WHAT YOU NEED TO DO - Give again exactly the lines that run from the start of the records to the line holding "bufif0 T1 (IO, I, ts);", both ends counted. Do not include the pictures.

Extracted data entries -
%%

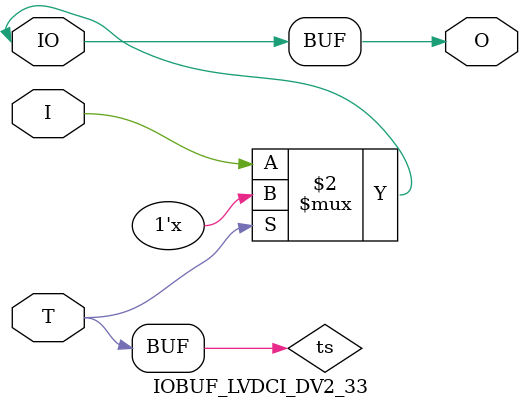
<source format=v>

/*

FUNCTION    : INPUT TRI-STATE OUTPUT BUFFER

*/

`celldefine
`timescale  100 ps / 10 ps

module IOBUF_LVDCI_DV2_33 (O, IO, I, T);

    output O;

    inout  IO;

    input  I, T;

    or O1 (ts, 1'b0, T);
    bufif0 T1 (IO, I, ts);

    buf B1 (O, IO);

endmodule

</source>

%%

WRITTEN RESPONSE -
<source format=v>

/*

FUNCTION    : INPUT TRI-STATE OUTPUT BUFFER

*/

`celldefine
`timescale  100 ps / 10 ps

module IOBUF_LVDCI_DV2_33 (O, IO, I, T);

    output O;

    inout  IO;

    input  I, T;

    or O1 (ts, 1'b0, T);
    bufif0 T1 (IO, I, ts);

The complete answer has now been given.